Employers are now more fiduciary aware

The good news from this flurry of lawsuits is that now your 401Ks are finally drawing serious attention, especially from your plan sponsor. Bloomberg reported that more than 38% of plan sponsors are more concerned about their plans now. On the other hand, the downside of these lawsuits might force plan sponsors to spend more to fend off the lawsuits by hiring retirement plan advisors or expensive lawyers to look over their plans. 
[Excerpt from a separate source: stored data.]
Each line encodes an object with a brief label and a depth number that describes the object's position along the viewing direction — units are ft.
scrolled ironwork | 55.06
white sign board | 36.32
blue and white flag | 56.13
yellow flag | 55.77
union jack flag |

From MyPlanIQ’s point of view, a good 401k plan should at least include the following

  • Major asset coverage. Major core assets should include at least US stocks, Intl stocks, REITs, US bonds, emerging market stocks and optionally commodities funds. 
  • Cheap index funds representing the core assets. For US bonds, some good total return bond funds. 
  • Optional main style funds such as small cap stock funds and dividend stock funds. Optional short term bond funds and international bond funds. 
  • Competitive money market funds. 
It shouldn’t be that hard. However, why we end up with today’s situation is anyone’s guess: it’s certainly a good synopsis of our past/current financial products/sales culture (our guess). 
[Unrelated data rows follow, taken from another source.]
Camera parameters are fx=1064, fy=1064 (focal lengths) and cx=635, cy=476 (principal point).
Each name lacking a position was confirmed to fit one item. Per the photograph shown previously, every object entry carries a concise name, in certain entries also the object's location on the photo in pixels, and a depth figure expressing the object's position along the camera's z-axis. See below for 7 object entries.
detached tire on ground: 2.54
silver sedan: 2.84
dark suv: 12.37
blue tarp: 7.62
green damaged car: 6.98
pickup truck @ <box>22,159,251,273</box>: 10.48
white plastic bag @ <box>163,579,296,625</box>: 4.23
We don’t necessarily encourage readers to pick on your plans and initiate class action suits against your plan sponsors. At the end of the day, our goal is to improve the quality of a plan, not to enrich a lawyer or destroy your employer. However, current environment does serve as a good background to push reform through, if there is a need.

A example retirement plan

Finally, we present a good retirement (403b) plan THE UNIVERSITY OF PENNSYLVANIA MATCHING PLAN. The plan provides several investment options including from TIAA-CREF and Vanguard. The link above is for Vanguard’s funds. It covers the major asset classes mentioned above and it’s average fund expense ratio is 0.28% because of the inexpensive Vanguard (index) funds. This plan has a MyPlanIQ’s plan rating 89 out of 100:

Market Overview

Stocks, bonds and gold are maintaining their high level after a mini-scare from last Friday’s Federal Reserve’s statement. At this juncture, several major key factors are interplayed: president election year politics, extended (overvalued) stock/bond market and Federal Reserve’s desperate attempt to raise interest rate so that it can resort to interest rate policy when the next recession hits. A popular belief at the moment is that markets will be on hold till the election is over. However, whether the over-extended markets can sustain for that long is by no means guaranteed. 

For more detailed asset trend scores, please refer to 360° Market Overview

We would like to remind our readers that since the financial crisis in 2008-2009, we have not seen substantial structural change in the U.S., European and emerging market economies. Economies have heavily relied on low interest debts. Capital might be misallocated to unproductive investments and consumption. U.S. stock valuation is at a historically high level. It is thus not a good time to take excessive risk. However, we remain optimistic on U.S. economy in the long term and believe much better investment opportunities will arise in the future. 

We again would like to stress for any new investor and new money, the best way to step into this kind of markets is through dollar cost average (DCA), i.e. invest and/or follow a model portfolio in several phases (such as 2 or 3 months) instead of the whole sum at one shot.